Pratt described communism as an “evil, anti-human religion” that “destroys your history so he can take your home and rebuild it in his image.” He accused Mamdani—who identifies as a democratic socialist, not a communist—of attempting to rewrite history “and lecture us about what our country stands for.”

“Erasing history is how you demoralize people, how you unmoor them and detach them from their society so you can take it from them and rewrite it in your image,” Pratt continued. “Isn't it weird how even the bad memories make us cherish a place?”

Later in the video, Pratt questioned Mamdani's connection to the U.S., saying the mayor's “ancestors never bled for this country … so he has no attachment to our home. He has no place to rewrite our history and lecture us about what our country stands for.”

The video was edited with historical and pop-culture clips, including Hulk Hogan, Elvis Presley, the D-Day landings, Mr. T, Ronald Reagan, and Chinese dictator Mao Zedong, along with scenes from films such as “The Patriot,” “Top Gun,” and “Full Metal Jacket.”

Pratt, who previously sought to unseat Los Angeles Mayor Karen Bass, lost in the primary to democratic socialist City Council member Nithya Raman, who advanced to the general election in November.

In his Friday speech, Mamdani reflected on the resilience of American revolutionaries who sought to break free from British “yoke of oppression” in pursuit of a “grand experiment in self-governance.” He also took a swipe at President Trump, echoing the president's 2015 campaign launch rhetoric: “For generation after generation, we have been told that when the world has sent its people to our shores, it has not sent its best.
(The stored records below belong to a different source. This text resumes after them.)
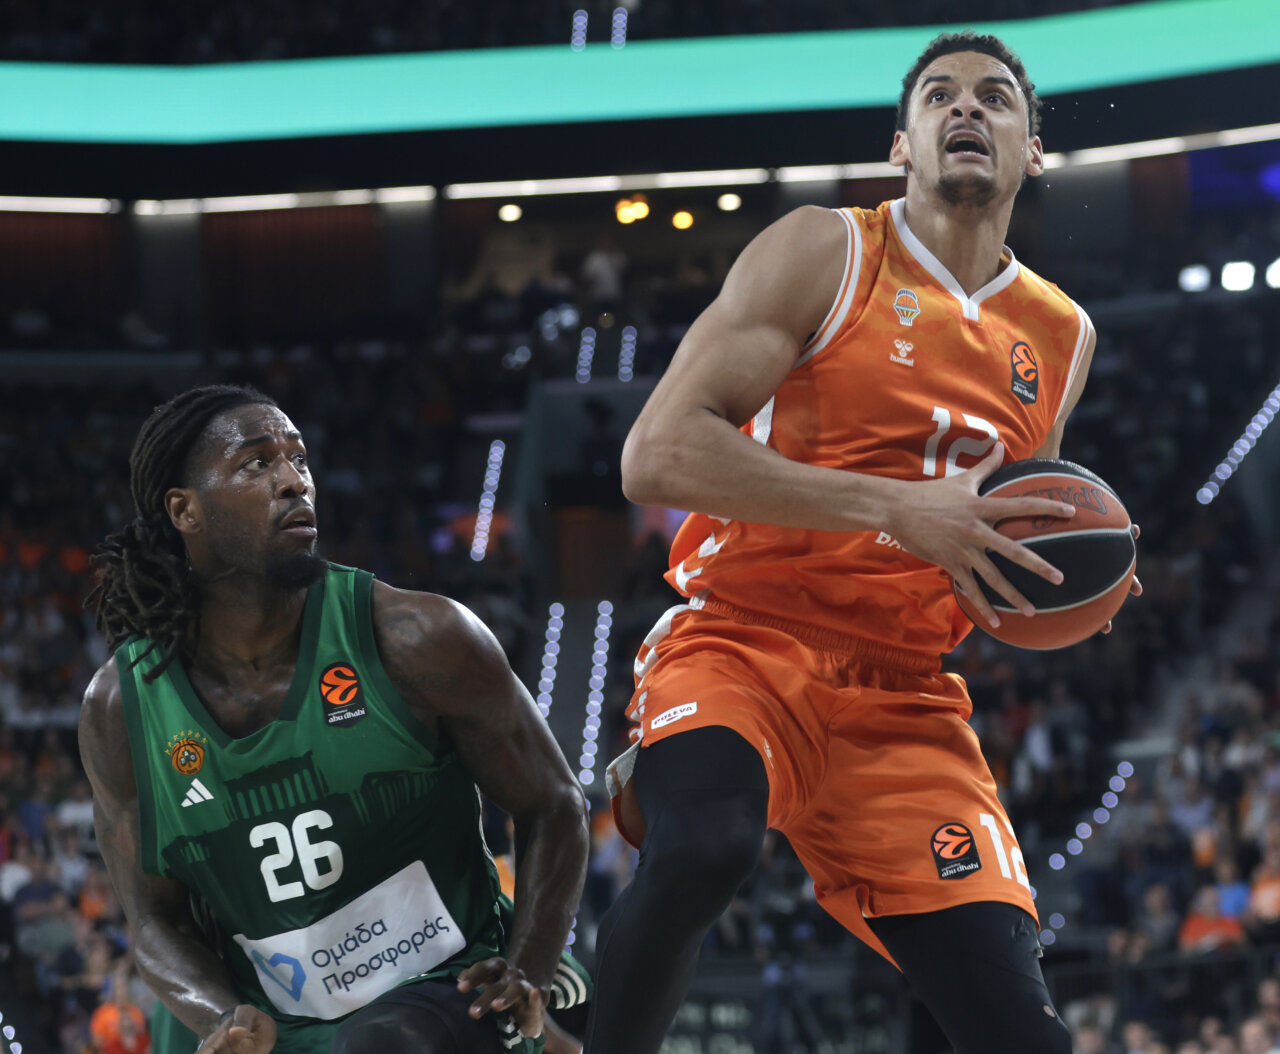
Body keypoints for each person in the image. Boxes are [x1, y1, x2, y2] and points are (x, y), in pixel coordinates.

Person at [587, 30, 1142, 1054]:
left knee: (1016, 1031)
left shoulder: (1060, 335)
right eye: (938, 97)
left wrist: (1057, 582)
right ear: (902, 144)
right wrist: (896, 507)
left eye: (992, 98)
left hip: (902, 691)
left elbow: (1013, 522)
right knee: (708, 842)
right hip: (744, 638)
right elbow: (654, 454)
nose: (964, 108)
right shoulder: (824, 249)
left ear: (1029, 157)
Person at [79, 385, 589, 1054]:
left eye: (298, 459)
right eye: (256, 463)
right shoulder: (121, 711)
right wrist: (221, 1018)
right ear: (185, 510)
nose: (294, 481)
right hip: (265, 1021)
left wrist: (530, 970)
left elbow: (554, 803)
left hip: (444, 992)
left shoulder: (417, 639)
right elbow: (152, 920)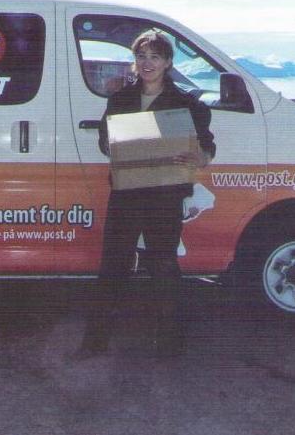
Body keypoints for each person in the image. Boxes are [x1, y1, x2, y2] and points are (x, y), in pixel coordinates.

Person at [80, 29, 216, 356]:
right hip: (126, 195)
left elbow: (207, 147)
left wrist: (200, 156)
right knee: (112, 266)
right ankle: (93, 344)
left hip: (165, 198)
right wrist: (120, 143)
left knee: (164, 268)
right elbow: (103, 142)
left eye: (155, 57)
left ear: (168, 62)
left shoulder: (187, 104)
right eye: (141, 56)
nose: (147, 63)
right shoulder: (120, 99)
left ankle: (169, 346)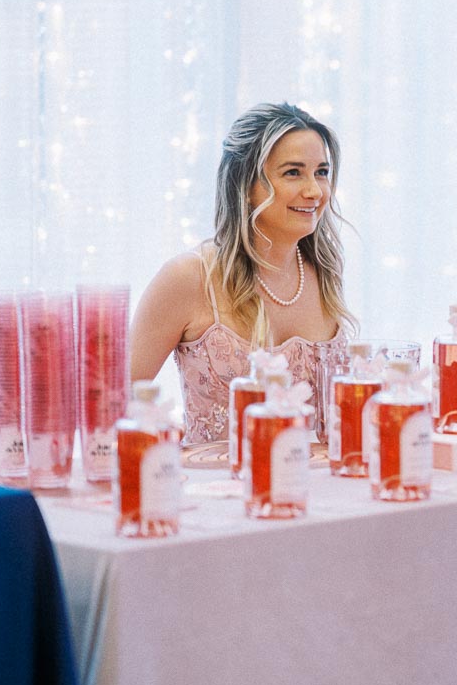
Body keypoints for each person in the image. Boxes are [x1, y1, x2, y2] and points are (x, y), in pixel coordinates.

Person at [130, 102, 355, 444]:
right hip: (215, 490)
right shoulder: (189, 277)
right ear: (246, 185)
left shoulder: (323, 271)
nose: (314, 191)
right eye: (293, 172)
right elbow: (114, 403)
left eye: (321, 172)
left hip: (314, 488)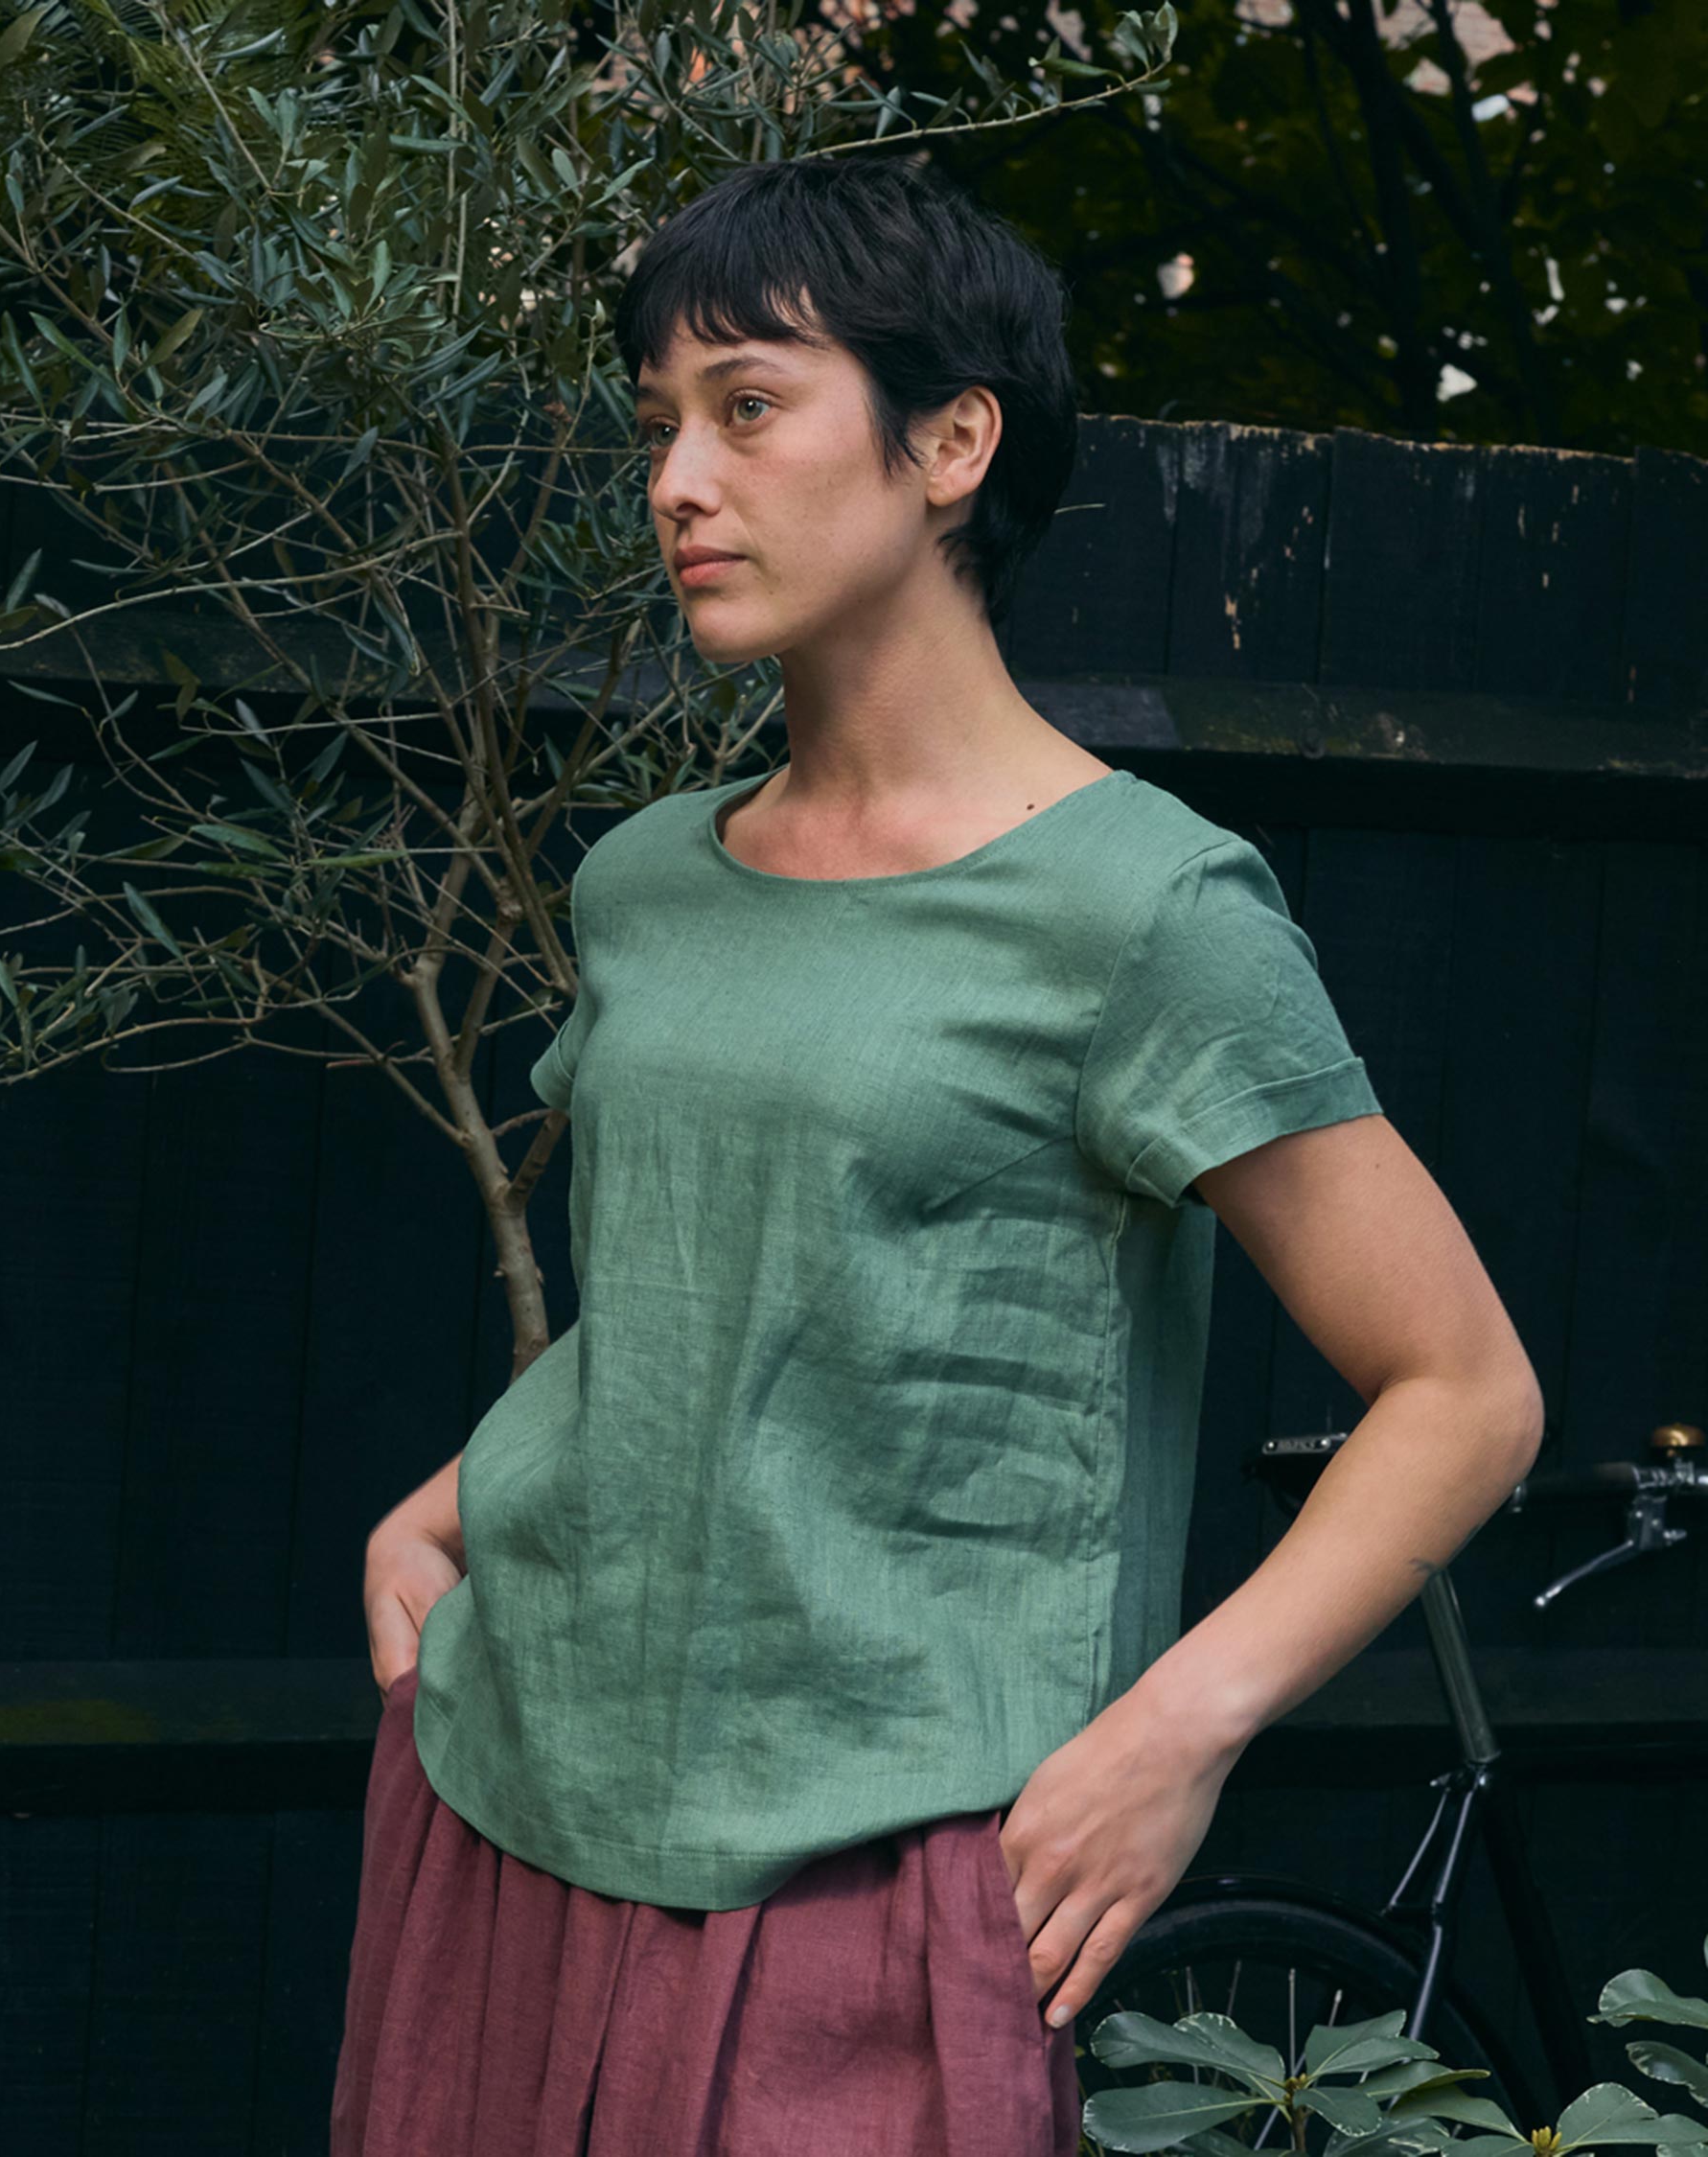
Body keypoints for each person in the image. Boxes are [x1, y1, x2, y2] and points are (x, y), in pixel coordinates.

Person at [331, 155, 1544, 2157]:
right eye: (657, 426)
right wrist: (440, 1506)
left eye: (745, 405)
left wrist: (1175, 1732)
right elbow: (710, 1300)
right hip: (502, 1791)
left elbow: (1465, 1392)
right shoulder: (649, 882)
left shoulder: (1142, 913)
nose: (676, 483)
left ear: (952, 441)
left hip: (871, 1871)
We are told that America is exceptional because it is stronger, more powerful than everyone else. The truth, my friends, is that America is exceptional because, here, nothing is fixed into place.”

The mayor pushed back against the notion that immigrants and people of color should “love” America “or leave it,” arguing, “It is because we love this country that we will not leave it.”

Mamdani has been a rising force in New York politics, with his political machine routing the Democratic establishment in recent primary upsets. He has also redefined patriotism as dissent, not denial in his July 4 addresses. Meanwhile, speculation about a potential mayoral challenger continues, with Dave Portnoy flirting with a run against Mamdani.